November 3, 2015 – JGC Government Relations

Sacramento Report


End of Session – The 2015 Legislative year concluded on September 11th with the Governor finishing his work with signing or vetoing bills on October 11th.  In terms of the Governor’s signing or vetoing legislation, 2015 was his second highest percentage (14%) of bills vetoed out of 941 bills considered.  His current veto average for the last five years is 12.9% versus 4.63% for his first two terms in office during the mid 70s to early 80s.

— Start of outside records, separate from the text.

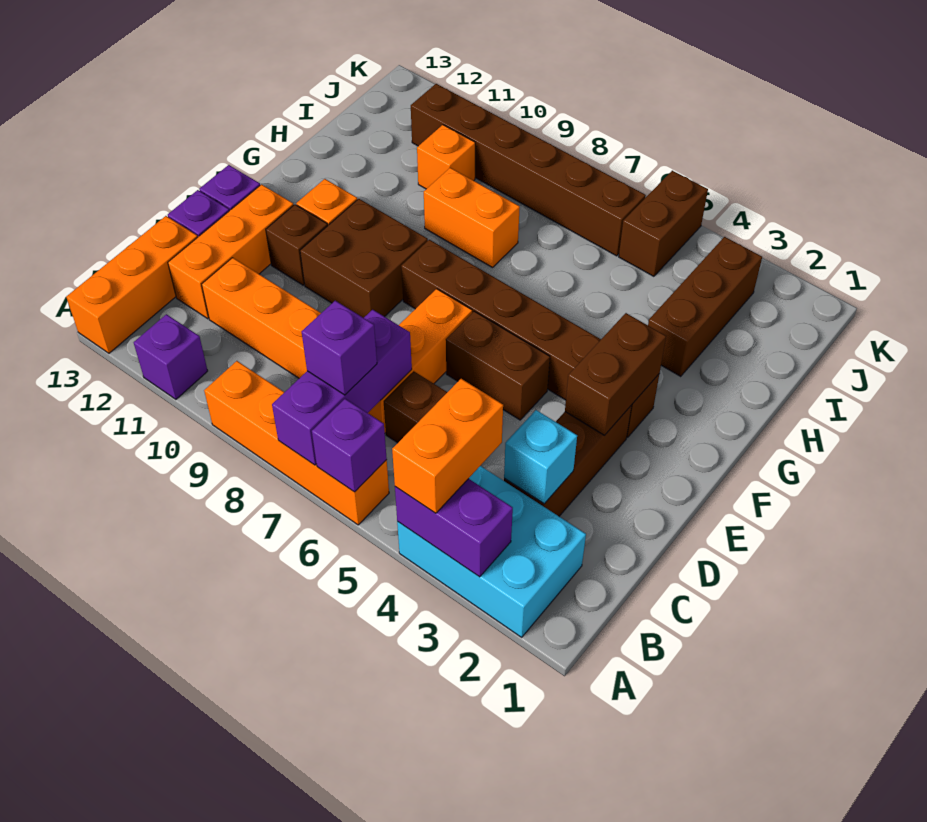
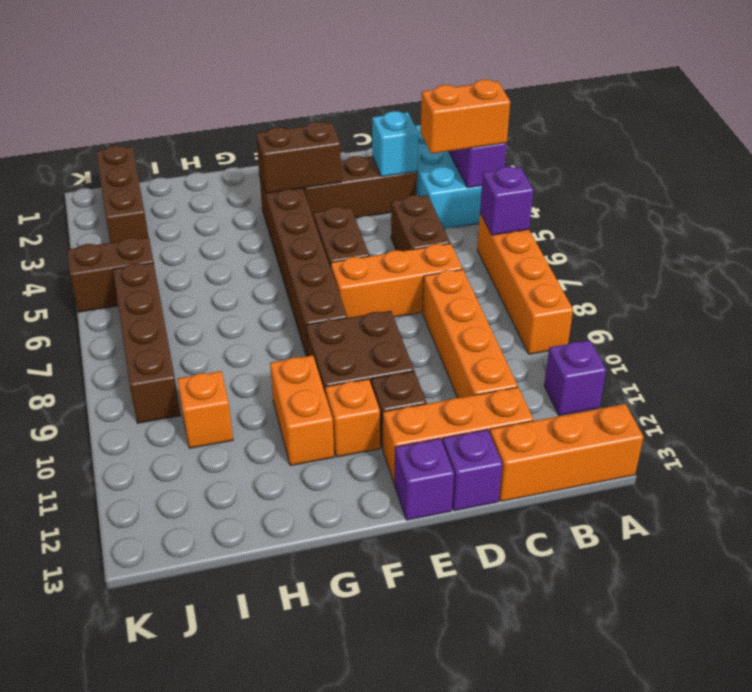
purple brick A7:C7 level 2 -> none
purple brick B7 level 3 -> none
brown brick H3:J3 level 1 -> brown brick J1:J3 level 1
orange brick H8:H9 level 1 -> orange brick G10:G11 level 1
brown brick J6:J11 level 1 -> brown brick J6:J9 level 1

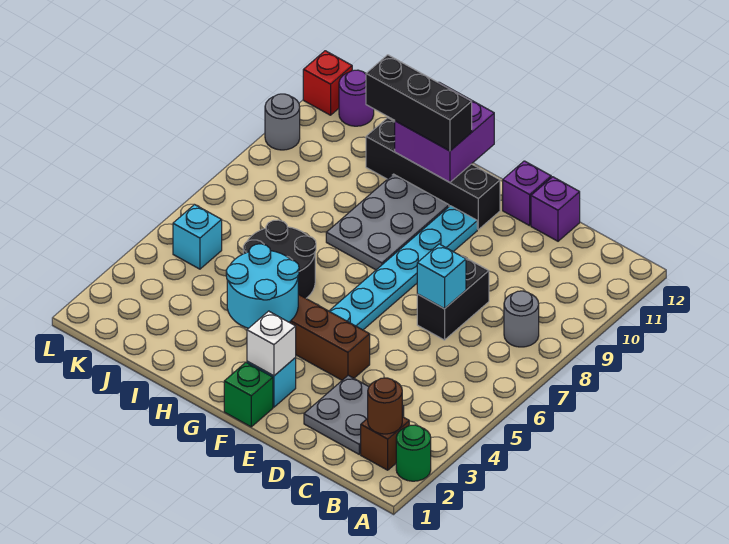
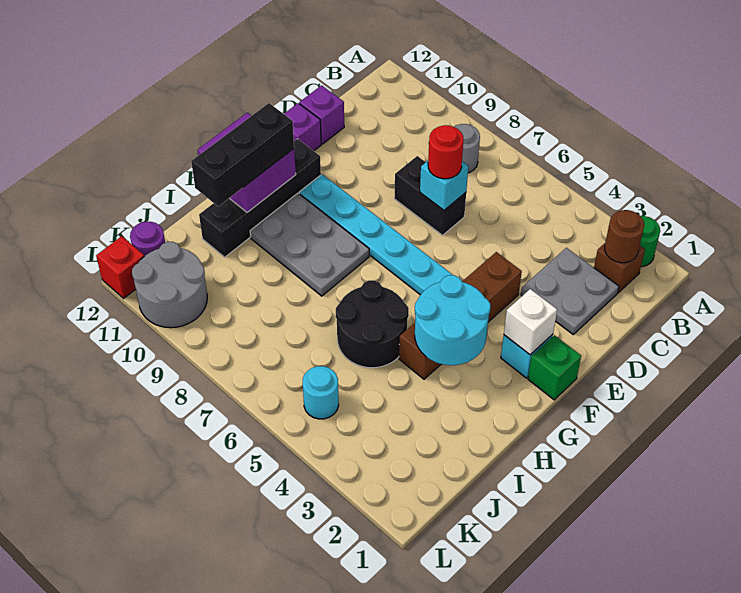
none -> red round brick D7 level 3
cyan brick K5 level 1 -> cyan round brick K5 level 1
grey round brick L10 level 1 -> grey round brick K10:L11 level 1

This year’s end of session saw some significant legislation passing, while other important issues remained on hold.  SB 350 related to climate change passed albeit one of the key provisions related to reductions in petroleum had to be removed due to opposition from the oil industry.  Speaking of the oil industry, recent filings showed the level of expenditures that occurred related to SB 350.  The top lobbyist employer based on expenditures from July 1 to Sept. 30 was Western States Petroleum Association at $6,750,666.60.  Within the top ten expenditures by lobbyist employers, two were other oil companies, Chevron and Phillips 66 Company.  Other bills that passed in 2015 were related to regulation of marijuana and redevelopment, while bills related to climate change such as SB 32, or expenditure plan for Cap and Trade funds did not reach completion.  Additionally, the Governor called two special sessions – one session related transportation and the other related to healthcare.  Neither special session was able to complete its work during the 2015 session and both have continued on through the interim and will likely be active in the 2016 session.  There have been informational hearings held this fall as part of the transportation special session but no concrete proposal that would be able to garner a 2/3 vote.

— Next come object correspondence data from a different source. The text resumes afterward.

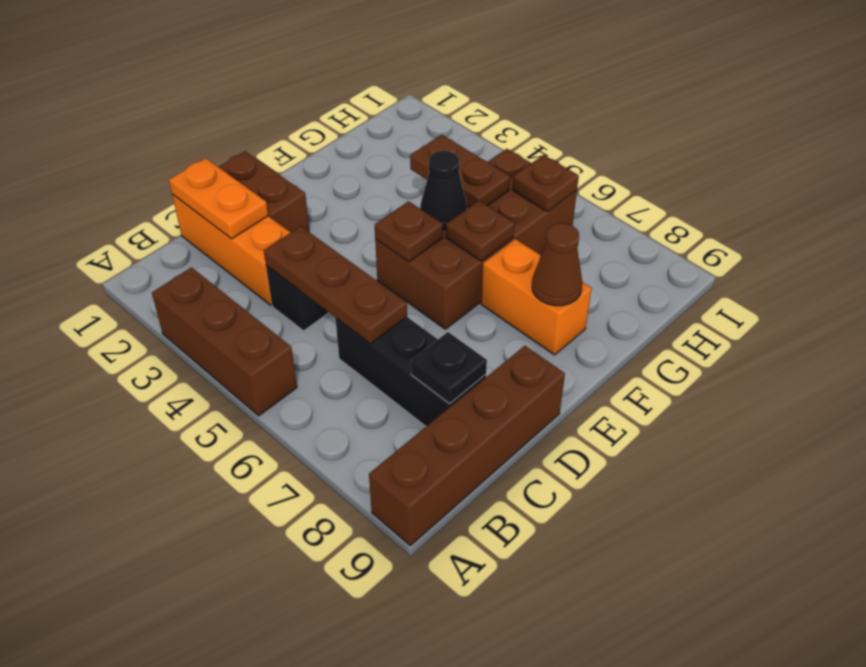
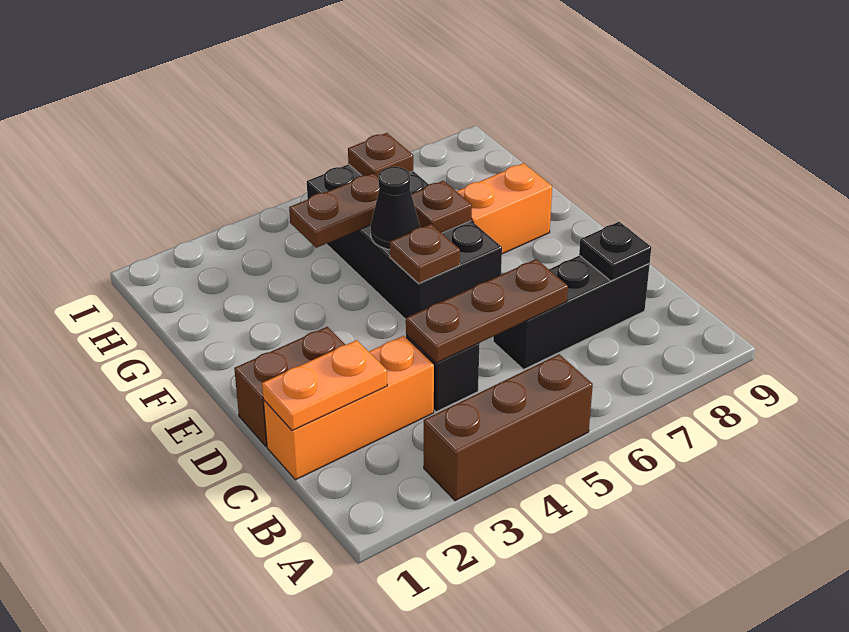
brown brick A9:D9 level 1 -> none
brown brick E5:H6 level 1 -> black brick E5:H6 level 1
brown cone F8 level 2 -> none

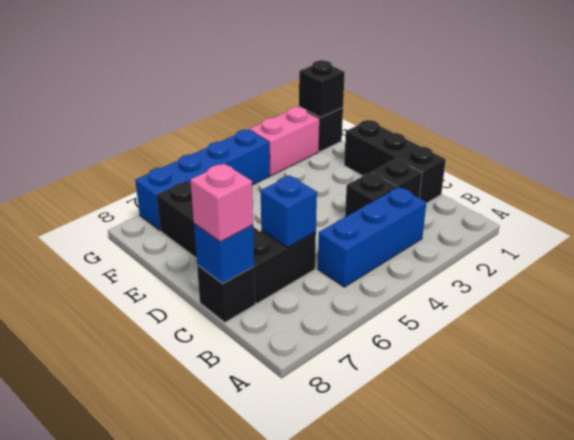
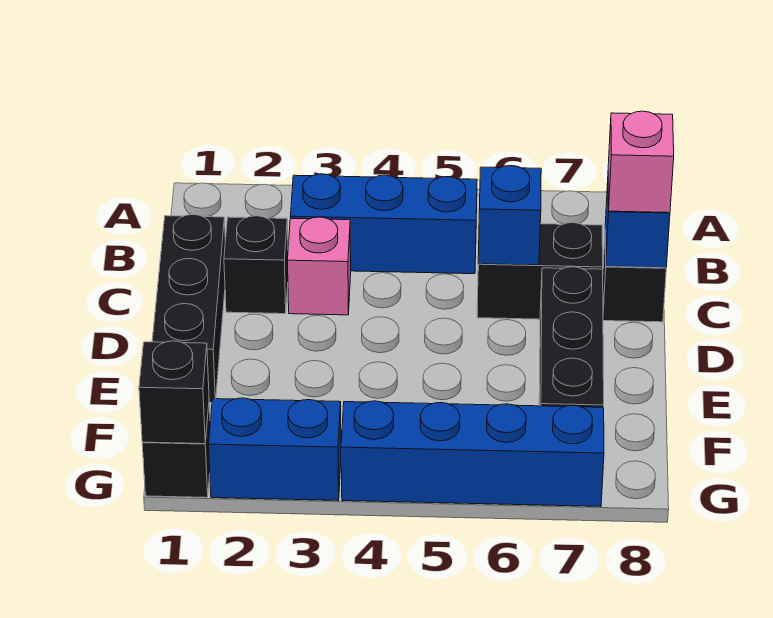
black brick C3 level 1 -> pink brick C3 level 1
pink brick G2:G3 level 1 -> blue brick G2:G3 level 1

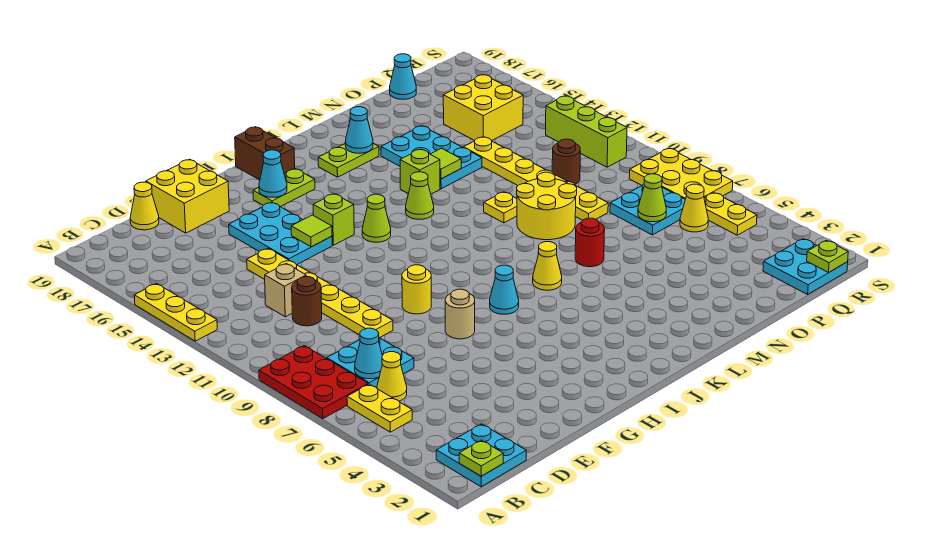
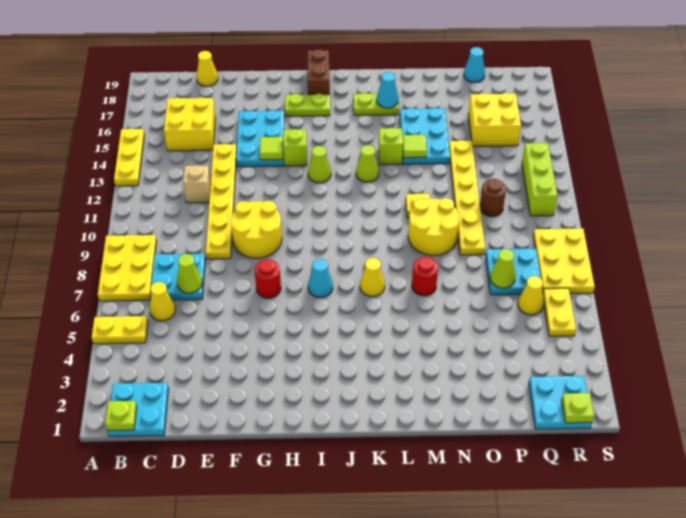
red plate A7:B9 level 1 -> yellow plate A7:B9 level 1
yellow plate B5:B6 level 1 -> yellow plate A5:B5 level 1
cyan cone C7 level 2 -> none
none -> lime cone D7 level 2
brown round brick D11 level 1 -> none
yellow brick E18:F19 level 1 -> yellow brick C15:D16 level 1
tan round brick G7 level 1 -> red round brick G7 level 1
yellow round brick G9 level 1 -> yellow round brick F9:G10 level 1
cyan cone H17 level 2 -> none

2016 Legislative Session – The Legislature will reconvene on January 4th, 2016 and will immediately begin work on Legislative matters that are still pending in their first house or house of origin.  These measures are called “two-year” bills and the Legislature will have until the end of January to move these two-year bills onto the second house or the measures will be considered dead for the rest of the 2016 Legislative year.

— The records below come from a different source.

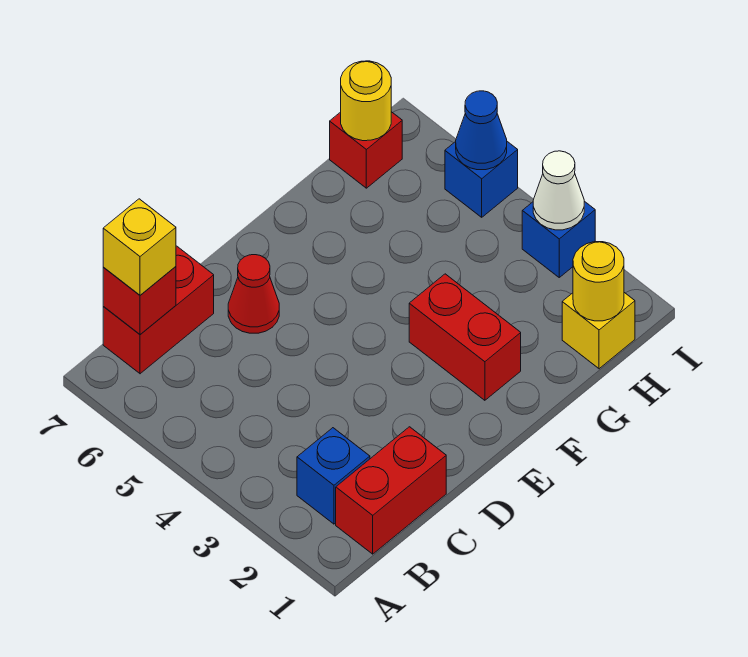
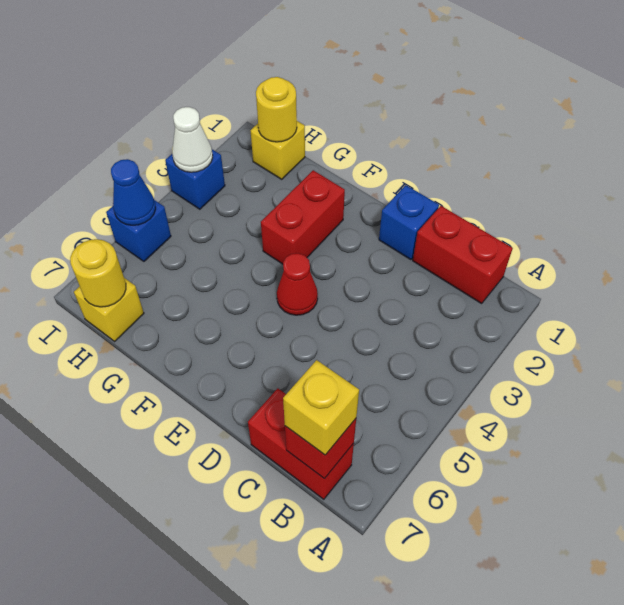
blue brick B2 level 1 -> blue brick D1 level 1
red cone D6 level 1 -> red cone E4 level 1
red brick H7 level 1 -> yellow brick H7 level 1

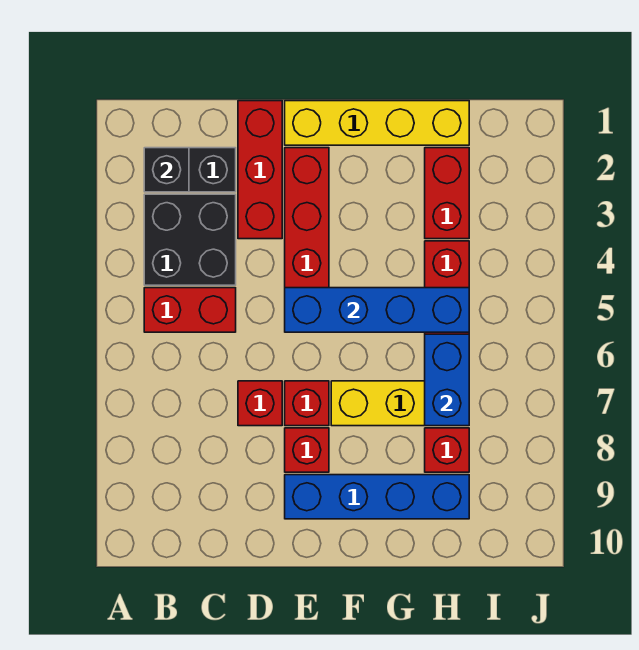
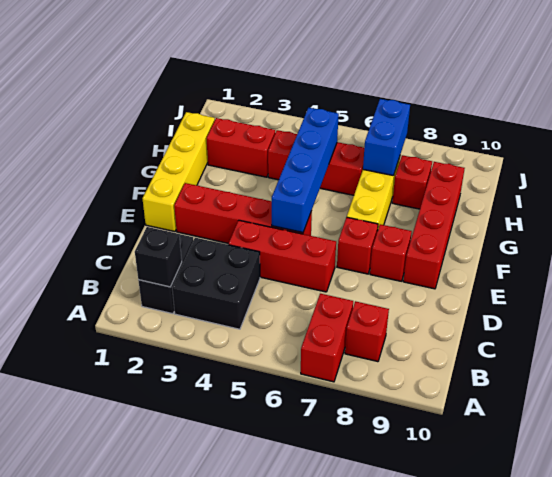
red brick B5:C5 level 1 -> red brick A7:B7 level 1
red brick D1:D3 level 1 -> red brick D4:D6 level 1
red brick D7 level 1 -> red brick B8 level 1
blue brick E9:H9 level 1 -> red brick E9:H9 level 1
blue brick H6:H7 level 2 -> blue brick H7:I7 level 2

Given the action that will be occurring immediately in January with two-year bills, we will be sending a list of bills and positions so that we can make sure everything is ready for the committee hearings that will begin in early January.  Please review this list and ensure that it reflects all the bills being tracked and the correct positions.  We will also reach out to coordinate a time for a meeting to talk about the year ahead and your priorities.